**Exercise brief**
Copy the data below line for line, changing nothing, and leave the pictures out of your answer.

⟨

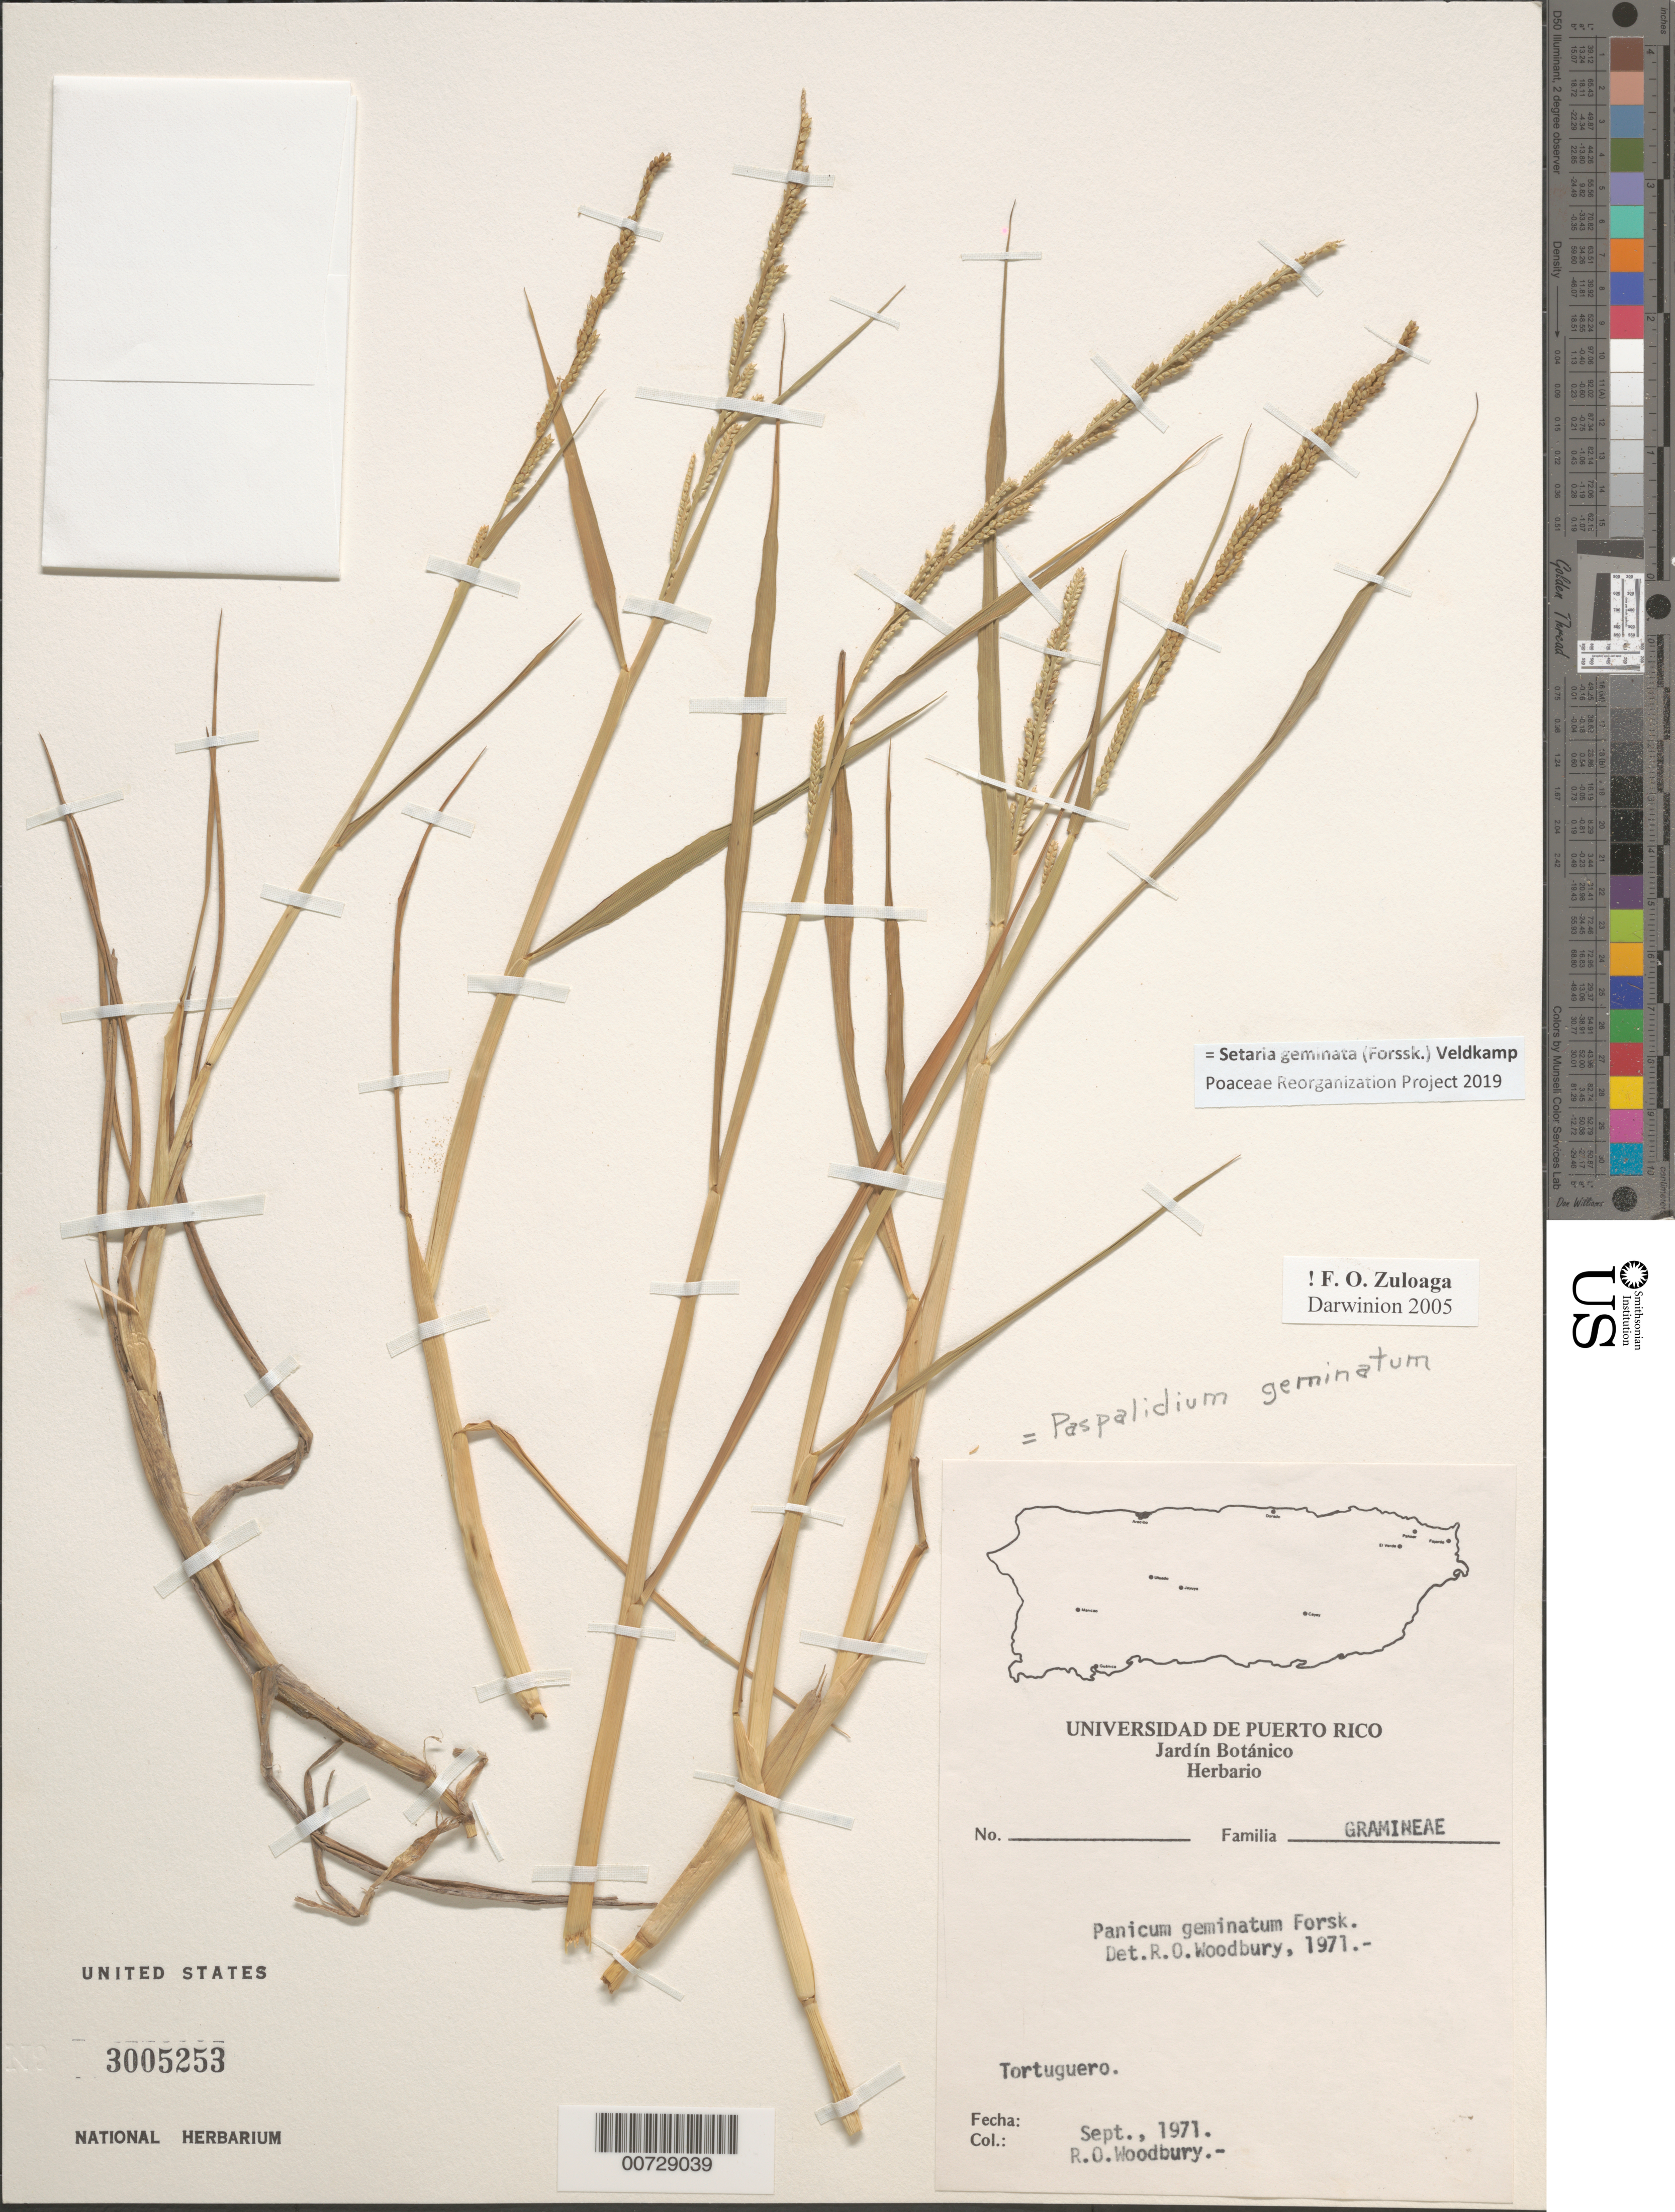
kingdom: Plantae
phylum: Tracheophyta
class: Liliopsida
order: Poales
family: Poaceae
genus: Paspalidium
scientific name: Paspalidium geminatum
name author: (Forssk.) Stapf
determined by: Woodbury, R. O.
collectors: R. O. Woodbury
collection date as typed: Sep 1971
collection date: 1971-09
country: Puerto Rico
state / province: Manatí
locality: Tortuguero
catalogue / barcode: US 3005253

⟩

**Worked answer**
kingdom: Plantae
phylum: Tracheophyta
class: Liliopsida
order: Poales
family: Poaceae
genus: Paspalidium
scientific name: Paspalidium geminatum
name author: (Forssk.) Stapf
determined by: Woodbury, R. O.
collectors: R. O. Woodbury
collection date as typed: Sep 1971
collection date: 1971-09
country: Puerto Rico
state / province: Manatí
locality: Tortuguero
catalogue / barcode: US 3005253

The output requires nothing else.